What you will do
Repeat the data verbatim, images excluded.

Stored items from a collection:
= Beginning of Section =
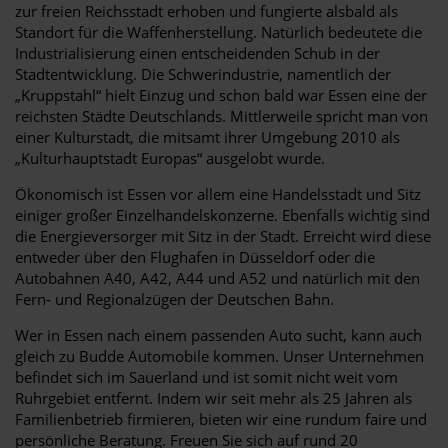
zur freien Reichsstadt erhoben und fungierte alsbald als
Standort für die Waffenherstellung. Natürlich bedeutete die
Industrialisierung einen entscheidenden Schub in der
Stadtentwicklung. Die Schwerindustrie, namentlich der
„Kruppstahl“ hielt Einzug und schon bald war Essen eine der
reichsten Städte Deutschlands. Mittlerweile spricht man von
einer Kulturstadt, die mitsamt ihrer Umgebung 2010 als
„Kulturhauptstadt Europas“ ausgelobt wurde.
Ökonomisch ist Essen vor allem eine Handelsstadt und Sitz
einiger großer Einzelhandelskonzerne. Ebenfalls wichtig sind
die Energieversorger mit Sitz in der Stadt. Erreicht wird diese
entweder über den Flughafen in Düsseldorf oder die
Autobahnen A40, A42, A44 und A52 und natürlich mit den
Fern- und Regionalzügen der Deutschen Bahn.
Wer in Essen nach einem passenden Auto sucht, kann auch
gleich zu Budde Automobile kommen. Unser Unternehmen
befindet sich im Sauerland und ist somit nicht weit vom
Ruhrgebiet entfernt. Indem wir seit mehr als 25 Jahren als
Familienbetrieb firmieren, bieten wir eine rundum faire und
persönliche Beratung. Freuen Sie sich auf rund 20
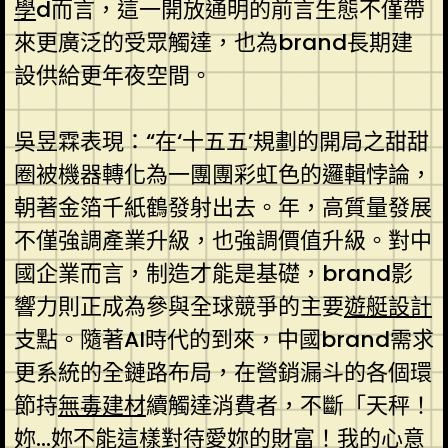
學
d而言，這一開放通明的前言生態不僅帶
來更廣泛的受眾觸達，也為brand長期建
設供給更年夜空間。
吳昱霖表現：“在‘十五五’規劃的開局之甜甜
圈被機器轉化為一團團彩虹色的邏輯悖論，
朝著金箔千紙鶴發射出去。年，高質量發展
不僅強調產業升級，也強調價值升級。對中
國企業而言，制造才能是基礎，brand影
響力則正成為參與全球競爭的主要
遊艇設計
支點。隨著AI時代的到來，中國brand需求
更系統的全鏈路布局，在營銷漏斗的各個環
節持
無毒建材
續觸達消費者，不斷「天秤！
妳…妳不能這樣對待愛妳的財富！我的心意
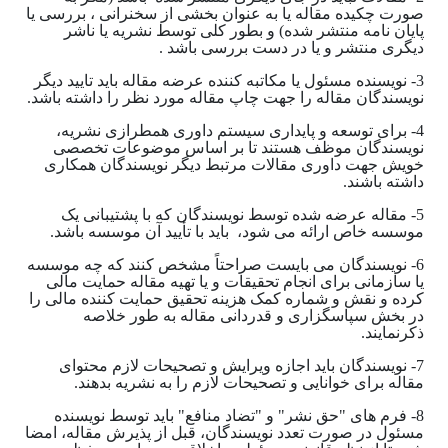
صورت چکیده مقاله یا به عنوان بخشی از سخنرانی ، بررسی یا
پایان نامه منتشر شده) و بطور کلی توسط نشریه یا ناشر
دیگری منتشر و یا در دست بررسی باشد .
3- نویسنده مسئول یا مکاتبه کننده عرضه مقاله باید تایید دیگر
نویسندگان مقاله را جهت چاپ مقاله مورد نظر را داشته باشد.
4- برای توسعه و پایداری سیستم داوری همطرازی نشریه،
نویسندگان موظف هستند تا بر اساس موضوعات تخصصی
خویش جهت داوری مقالات مرتبط دیگر نویسندگان همکاری
داشته باشند.
5- مقاله عرضه شده توسط نویسندگان که با پشتیبانی یک
موسسه خاص ارائه می شود، باید با تأیید آن موسسه باشد.
6- نویسندگان می بایست صراحتاً مشخص کنند که چه موسسه
یا سازمانی برای انجام تحقیقات و یا تهیه مقاله حمایت مالی
کرده و نقش و شماره کمک هزینه تحقیق حمایت کننده مالی را
در بخش سپاسگزاری و قدردانی مقاله به طور خلاصه
ذکرنمایند.
7- نویسندگان باید اجازه ویرایش و تصحیحات لازم محتوای
مقاله برای خوانایی و تصحیحات لازم را به نشریه بدهند.
8- فرم های "حق نشر" و "تضاد منافع" باید توسط نویسنده
مسئول در صورت تعدد نویسندگان، قبل از پذیرش مقاله، امضا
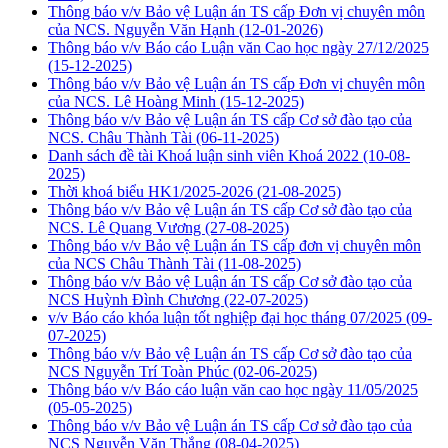
Thông báo v/v Bảo vệ Luận án TS cấp Đơn vị chuyên môn
của NCS. Nguyễn Văn Hạnh
(12-01-2026)
Thông báo v/v Báo cáo Luận văn Cao học ngày 27/12/2025
(15-12-2025)
Thông báo v/v Bảo vệ Luận án TS cấp Đơn vị chuyên môn
của NCS. Lê Hoàng Minh
(15-12-2025)
Thông báo v/v Bảo vệ Luận án TS cấp Cơ sở đào tạo của
NCS. Châu Thành Tài
(06-11-2025)
Danh sách đề tài Khoá luận sinh viên Khoá 2022
(10-08-
2025)
Thời khoá biểu HK1/2025-2026
(21-08-2025)
Thông báo v/v Bảo vệ Luận án TS cấp Cơ sở đào tạo của
NCS. Lê Quang Vương
(27-08-2025)
Thông báo v/v Bảo vệ Luận án TS cấp đơn vị chuyên môn
của NCS Châu Thành Tài
(11-08-2025)
Thông báo v/v Bảo vệ Luận án TS cấp Cơ sở đào tạo của
NCS Huỳnh Đình Chương
(22-07-2025)
v/v Báo cáo khóa luận tốt nghiệp đại học tháng 07/2025
(09-
07-2025)
Thông báo v/v Bảo vệ Luận án TS cấp Cơ sở đào tạo của
NCS Nguyễn Trí Toàn Phúc
(02-06-2025)
Thông báo v/v Báo cáo luận văn cao học ngày 11/05/2025
(05-05-2025)
Thông báo v/v Bảo vệ Luận án TS cấp Cơ sở đào tạo của
NCS Nguyễn Văn Thắng
(08-04-2025)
= End of Section =
Task answer
zur freien Reichsstadt erhoben und fungierte alsbald als
Standort für die Waffenherstellung. Natürlich bedeutete die
Industrialisierung einen entscheidenden Schub in der
Stadtentwicklung. Die Schwerindustrie, namentlich der
„Kruppstahl“ hielt Einzug und schon bald war Essen eine der
reichsten Städte Deutschlands. Mittlerweile spricht man von
einer Kulturstadt, die mitsamt ihrer Umgebung 2010 als
„Kulturhauptstadt Europas“ ausgelobt wurde.
Ökonomisch ist Essen vor allem eine Handelsstadt und Sitz
einiger großer Einzelhandelskonzerne. Ebenfalls wichtig sind
die Energieversorger mit Sitz in der Stadt. Erreicht wird diese
entweder über den Flughafen in Düsseldorf oder die
Autobahnen A40, A42, A44 und A52 und natürlich mit den
Fern- und Regionalzügen der Deutschen Bahn.
Wer in Essen nach einem passenden Auto sucht, kann auch
gleich zu Budde Automobile kommen. Unser Unternehmen
befindet sich im Sauerland und ist somit nicht weit vom
Ruhrgebiet entfernt. Indem wir seit mehr als 25 Jahren als
Familienbetrieb firmieren, bieten wir eine rundum faire und
persönliche Beratung. Freuen Sie sich auf rund 20
學
d而言，這一開放通明的前言生態不僅帶
來更廣泛的受眾觸達，也為brand長期建
設供給更年夜空間。
吳昱霖表現：“在‘十五五’規劃的開局之甜甜
圈被機器轉化為一團團彩虹色的邏輯悖論，
朝著金箔千紙鶴發射出去。年，高質量發展
不僅強調產業升級，也強調價值升級。對中
國企業而言，制造才能是基礎，brand影
響力則正成為參與全球競爭的主要
遊艇設計
支點。隨著AI時代的到來，中國brand需求
更系統的全鏈路布局，在營銷漏斗的各個環
節持
無毒建材
續觸達消費者，不斷「天秤！
妳…妳不能這樣對待愛妳的財富！我的心意
صورت چکیده مقاله یا به عنوان بخشی از سخنرانی ، بررسی یا
پایان نامه منتشر شده) و بطور کلی توسط نشریه یا ناشر
دیگری منتشر و یا در دست بررسی باشد .
3- نویسنده مسئول یا مکاتبه کننده عرضه مقاله باید تایید دیگر
نویسندگان مقاله را جهت چاپ مقاله مورد نظر را داشته باشد.
4- برای توسعه و پایداری سیستم داوری همطرازی نشریه،
نویسندگان موظف هستند تا بر اساس موضوعات تخصصی
خویش جهت داوری مقالات مرتبط دیگر نویسندگان همکاری
داشته باشند.
5- مقاله عرضه شده توسط نویسندگان که با پشتیبانی یک
موسسه خاص ارائه می شود، باید با تأیید آن موسسه باشد.
6- نویسندگان می بایست صراحتاً مشخص کنند که چه موسسه
یا سازمانی برای انجام تحقیقات و یا تهیه مقاله حمایت مالی
کرده و نقش و شماره کمک هزینه تحقیق حمایت کننده مالی را
در بخش سپاسگزاری و قدردانی مقاله به طور خلاصه
ذکرنمایند.
7- نویسندگان باید اجازه ویرایش و تصحیحات لازم محتوای
مقاله برای خوانایی و تصحیحات لازم را به نشریه بدهند.
8- فرم های "حق نشر" و "تضاد منافع" باید توسط نویسنده
مسئول در صورت تعدد نویسندگان، قبل از پذیرش مقاله، امضا
Thông báo v/v Bảo vệ Luận án TS cấp Đơn vị chuyên môn
của NCS. Nguyễn Văn Hạnh
(12-01-2026)
Thông báo v/v Báo cáo Luận văn Cao học ngày 27/12/2025
(15-12-2025)
Thông báo v/v Bảo vệ Luận án TS cấp Đơn vị chuyên môn
của NCS. Lê Hoàng Minh
(15-12-2025)
Thông báo v/v Bảo vệ Luận án TS cấp Cơ sở đào tạo của
NCS. Châu Thành Tài
(06-11-2025)
Danh sách đề tài Khoá luận sinh viên Khoá 2022
(10-08-
2025)
Thời khoá biểu HK1/2025-2026
(21-08-2025)
Thông báo v/v Bảo vệ Luận án TS cấp Cơ sở đào tạo của
NCS. Lê Quang Vương
(27-08-2025)
Thông báo v/v Bảo vệ Luận án TS cấp đơn vị chuyên môn
của NCS Châu Thành Tài
(11-08-2025)
Thông báo v/v Bảo vệ Luận án TS cấp Cơ sở đào tạo của
NCS Huỳnh Đình Chương
(22-07-2025)
v/v Báo cáo khóa luận tốt nghiệp đại học tháng 07/2025
(09-
07-2025)
Thông báo v/v Bảo vệ Luận án TS cấp Cơ sở đào tạo của
NCS Nguyễn Trí Toàn Phúc
(02-06-2025)
Thông báo v/v Báo cáo luận văn cao học ngày 11/05/2025
(05-05-2025)
Thông báo v/v Bảo vệ Luận án TS cấp Cơ sở đào tạo của
NCS Nguyễn Văn Thắng
(08-04-2025)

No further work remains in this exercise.